Vietnam has been unable to gain export growth to all Comprehensive and Progressive Agreement for Trans-Pacific Partnership (CPTPP) member countries, the Ministry of Industry and Trade has said.

A year since the CPTPP came into effect, Vietnam had seen strong growth in exports to some CPTPP member countries, but not all.

Last year, export value surged by 28.2 per cent year-on-year to $3.86 billion to Canada, 26.8 per cent to $2.84 billion to Mexico, 20.5 per cent to $1 billion to Chile and 40 per cent to $350 million to Peru.

Vietnam had a slight increase at 1.1 per cent in export value to Singapore and faced export value reduction to some other CPTPP countries, such as Australia (down 12 per cent to $3.5 billion) and Malaysia (down three per cent to $3.3 billion).

Vietnam Chamber of Commerce and Industry (VCCI) chairman Vu Tien Loc said the first impact of the CPTPP for Vietnam was to accelerate reform in institutions, meeting requirements of the global economy and trade.

However, in a VCCI survey of 8,600 local enterprises, up to 70 per cent of them had little knowledge of the CPTPP.

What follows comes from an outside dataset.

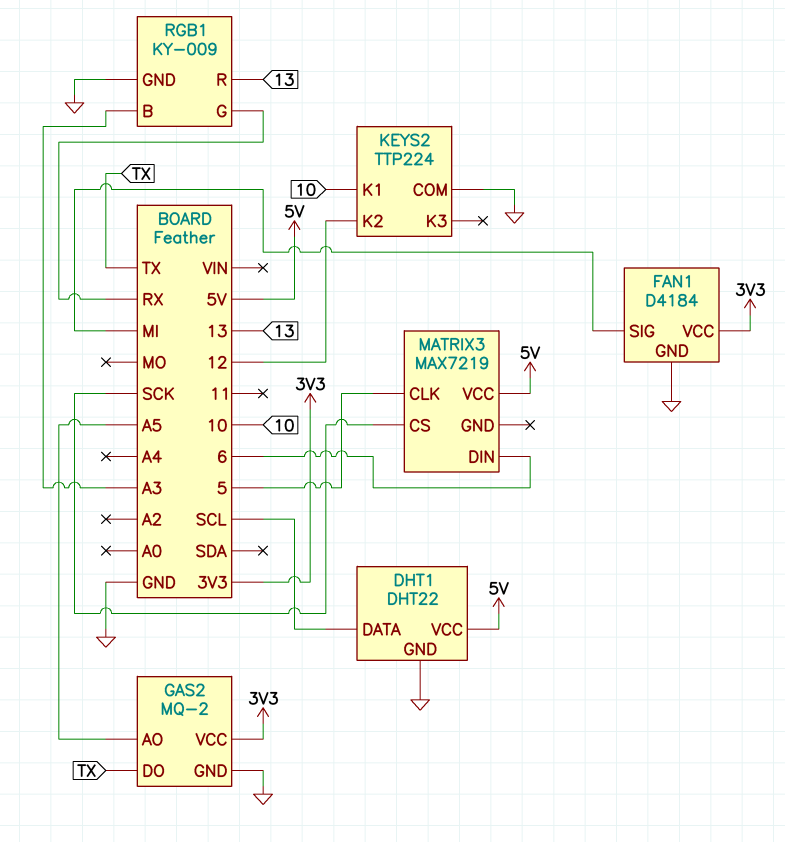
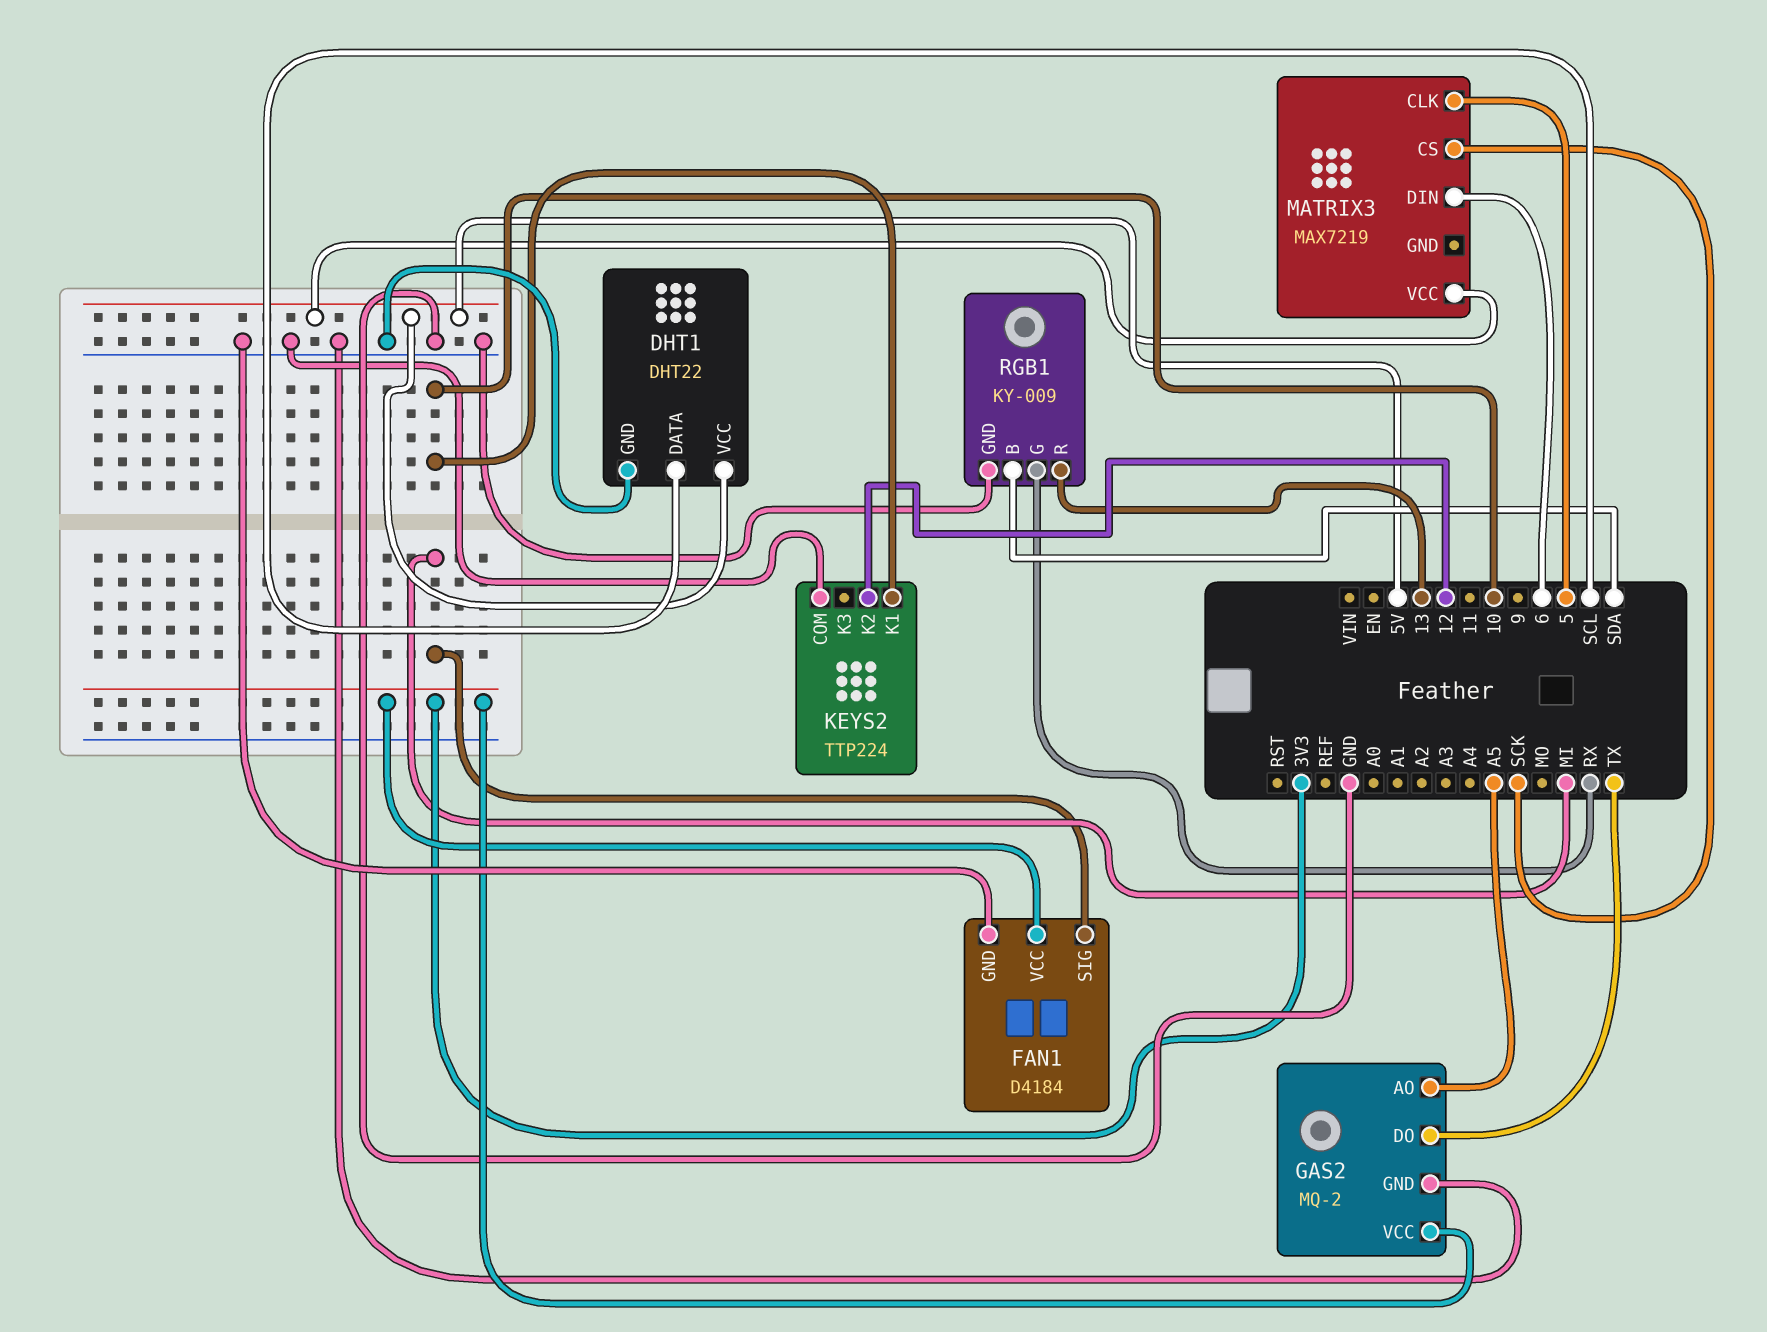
RGB1 pin B: A3 -> SDA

This survey has also pointed out that 84 per cent of the enterprises lacked information about the commitments in the free trade agreement.

Meanwhile, textile, footwear, fisheries and wooden products were considered commodities that would have a lot of opportunities to boost exports thanks to tariff rules in the agreement, but it hasn’t turned out that way.

Vietnam National Textile and Garment Group director-general Le Tien Truong said the textile and garment industry has not taken full advantages from the CPTPP to increase exports because of issues meeting rules of origin in the agreement.

This agreement requires certification on local origin from yarn onward to enjoy preferential tariffs, while the domestic textile and garment industry annually imports about 99 per cent of cotton and 80 per cent of fabric for its production, he said.

Last year, the textile and garment industry spent $13.3 billion on fabric imports, up four per cent year-on-year, $2.4 billion on yarn imports and $2.6 billion on cotton imports, Import-Export Department data shows.

The industry achieved a total export value of $39 billion last year, lower than expected.

Vietnam Textile and Apparel Association chairman Vu Duc Giang admitted that importing input materials has made local producers struggle to take advantage of free trade agreements like the CPTPP.

Giang was quoted by the Dau tu (Investment) newspaper as saying that the biggest challenge for the textile industry was input materials, because it still has to import materials for annual production.

The industry needs the government’s help to build industrial clusters on production of materials for the textile and garment industry, he said.